Il Faraone Menes ripreso nell’atto a lui più congeniale, ovvero quello di “menare” un suddito. |
Il primo faraone, Narmes o Menes, a secondo di chi lo chiamava si era oramai insediato e, come abbiamo visto, aveva di fronte il problema del nord e del sud.
Per far felici le due fazioni, quelle del nord e del sud, il Faraone fece riempire il suo palazzo di piante di papiro, simbolo del nord, e legalizzò il gioco del lotto assai praticato al sud.
Gli esperti insistono nel sostenere che il simbolo del sud fosse il fiore di loto, ma come al solito non sanno andare aldilà del loro pur lungo naso.
Essi avevano letto nelle antiche scritture “loto” al posto di “lotto”, perchè fondamentalmente dislessici e bucolicamente lo hanno fatto passare per un fiore.
Menes si accorse che non bastava il suo fascino per addomesticare le due anime dell’Egitto e quindi pensò che fosse utile trasferirsi di casa in un luogo non sospetto (ne a nord ne a sud), anche perché a Thini, la sua città natale, lo ricordavano tutti come il pollivendolo del paese e questo nuoceva alla sacralità del suo nuovo ruolo istituzionale.

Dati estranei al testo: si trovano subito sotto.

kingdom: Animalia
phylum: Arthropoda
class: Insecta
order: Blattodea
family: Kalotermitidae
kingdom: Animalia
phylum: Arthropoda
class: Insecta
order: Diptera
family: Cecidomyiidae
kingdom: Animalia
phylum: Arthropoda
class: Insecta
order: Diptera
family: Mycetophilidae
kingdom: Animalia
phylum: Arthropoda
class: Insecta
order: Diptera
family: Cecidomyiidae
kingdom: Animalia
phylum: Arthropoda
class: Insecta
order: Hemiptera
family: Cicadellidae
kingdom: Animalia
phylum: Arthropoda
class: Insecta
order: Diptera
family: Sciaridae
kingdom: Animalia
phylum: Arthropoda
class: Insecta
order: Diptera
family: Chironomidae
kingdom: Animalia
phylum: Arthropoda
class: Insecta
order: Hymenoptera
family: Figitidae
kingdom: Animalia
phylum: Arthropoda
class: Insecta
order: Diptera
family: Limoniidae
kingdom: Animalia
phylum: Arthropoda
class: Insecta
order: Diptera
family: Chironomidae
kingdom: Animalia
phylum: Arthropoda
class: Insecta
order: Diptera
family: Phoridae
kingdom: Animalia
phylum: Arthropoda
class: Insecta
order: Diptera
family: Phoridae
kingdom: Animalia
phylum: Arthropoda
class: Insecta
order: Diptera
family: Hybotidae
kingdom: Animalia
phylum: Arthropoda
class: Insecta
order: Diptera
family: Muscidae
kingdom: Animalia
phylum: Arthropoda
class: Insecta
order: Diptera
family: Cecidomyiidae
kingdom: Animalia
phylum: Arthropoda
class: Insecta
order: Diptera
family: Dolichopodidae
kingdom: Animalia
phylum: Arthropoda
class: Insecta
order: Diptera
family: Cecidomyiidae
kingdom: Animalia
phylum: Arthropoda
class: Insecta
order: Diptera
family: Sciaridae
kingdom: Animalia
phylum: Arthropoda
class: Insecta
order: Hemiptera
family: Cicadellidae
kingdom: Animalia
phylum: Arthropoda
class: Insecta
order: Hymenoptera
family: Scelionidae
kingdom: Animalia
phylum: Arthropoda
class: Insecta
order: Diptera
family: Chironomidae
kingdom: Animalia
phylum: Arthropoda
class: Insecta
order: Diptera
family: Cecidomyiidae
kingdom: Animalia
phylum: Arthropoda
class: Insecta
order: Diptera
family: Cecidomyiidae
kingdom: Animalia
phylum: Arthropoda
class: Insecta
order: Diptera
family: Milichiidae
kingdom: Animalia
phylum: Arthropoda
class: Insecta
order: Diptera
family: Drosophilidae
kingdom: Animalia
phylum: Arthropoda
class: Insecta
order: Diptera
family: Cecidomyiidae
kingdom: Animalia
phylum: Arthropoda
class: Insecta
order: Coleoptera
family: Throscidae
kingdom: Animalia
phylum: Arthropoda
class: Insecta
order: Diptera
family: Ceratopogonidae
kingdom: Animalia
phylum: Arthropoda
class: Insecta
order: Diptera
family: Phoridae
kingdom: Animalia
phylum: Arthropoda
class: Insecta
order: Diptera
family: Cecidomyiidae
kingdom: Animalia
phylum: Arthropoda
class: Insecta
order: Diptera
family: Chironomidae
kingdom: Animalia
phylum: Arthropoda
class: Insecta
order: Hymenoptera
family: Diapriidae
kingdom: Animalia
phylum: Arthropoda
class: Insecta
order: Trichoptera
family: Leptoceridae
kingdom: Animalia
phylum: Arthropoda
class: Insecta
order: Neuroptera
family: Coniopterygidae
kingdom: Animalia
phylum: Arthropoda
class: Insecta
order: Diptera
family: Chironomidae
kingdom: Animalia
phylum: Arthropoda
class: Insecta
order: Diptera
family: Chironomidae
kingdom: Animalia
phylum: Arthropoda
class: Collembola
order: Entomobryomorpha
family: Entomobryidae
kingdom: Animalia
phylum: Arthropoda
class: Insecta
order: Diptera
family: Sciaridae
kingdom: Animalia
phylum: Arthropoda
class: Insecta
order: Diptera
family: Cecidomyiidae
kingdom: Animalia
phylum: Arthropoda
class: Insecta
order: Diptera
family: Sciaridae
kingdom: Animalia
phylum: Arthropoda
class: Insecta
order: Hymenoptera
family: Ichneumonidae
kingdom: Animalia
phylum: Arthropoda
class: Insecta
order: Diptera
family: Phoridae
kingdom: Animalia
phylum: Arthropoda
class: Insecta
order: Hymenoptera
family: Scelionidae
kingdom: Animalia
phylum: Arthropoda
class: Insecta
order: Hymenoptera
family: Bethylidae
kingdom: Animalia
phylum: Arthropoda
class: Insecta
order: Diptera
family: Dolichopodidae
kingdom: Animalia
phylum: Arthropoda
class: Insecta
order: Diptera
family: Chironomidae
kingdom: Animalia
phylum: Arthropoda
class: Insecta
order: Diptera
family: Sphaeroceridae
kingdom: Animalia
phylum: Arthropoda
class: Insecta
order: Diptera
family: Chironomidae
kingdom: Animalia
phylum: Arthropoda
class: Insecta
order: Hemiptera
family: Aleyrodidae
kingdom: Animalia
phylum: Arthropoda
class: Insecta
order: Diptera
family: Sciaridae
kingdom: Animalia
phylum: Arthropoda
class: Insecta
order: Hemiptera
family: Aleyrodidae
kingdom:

La ricerca di una città dove trasferirsi e che avesse i requisiti sopra esposti fu vana, oltretutto in quel tempo vi era scarsità di alloggi e l’edilizia non andava per la maggiore. Così al novello Faraone non restò che fondare un pollaio … ehm, cioè una città apposita.
I geografi si diedero da fare ed infine segnarono un punto sul corso del fiume Nilo che stava esattamente in mezzo fra il nord e il sud.
La città fu chiamata Menfi in onore di Men (il Faraone) e di Fi, il geografo che scoprì quel punto sul Nilo; l’unica cosa che sappiamo di Fi è che fu eliminato poco dopo la costruzione del palazzo reale in quanto si venne a conoscenza del motivo per cui in quel luogo nessuno aveva mai costruito neppure una baracca.
Menfi fu fondata, infatti, nell’unico punto dove era matematico lo straripamento costante e annuale del Nilo, con inevitabile allagamento delle terre circostanti e perciò, ora, anche del palazzo reale.
La Morte di Menes
Si narra che la fine di un capo non possa che essere originale ed essere ricordata in modo enfatico, perciò Menes, giunto ad una certa età, non riuscendo a morire in situazioni particolari, dovette escogitare un hobby rischioso che lo avrebbe portato a un sicuro e glorioso trapasso.
S’inventò la caccia grossa, che in quelle zone non poteva che essere fatta cacciando ippopotami e fu cacciando, appunto, un ippopotamo che, finalmente, egli trapassò.
Nessuno può dire di aver avuto tanto dagli animali quanto costui. C’è chi dice che l’ippopotamo fosse al soldo dei servizi deviati, ma queste rimangono solo congetture mondane che la storia non registra.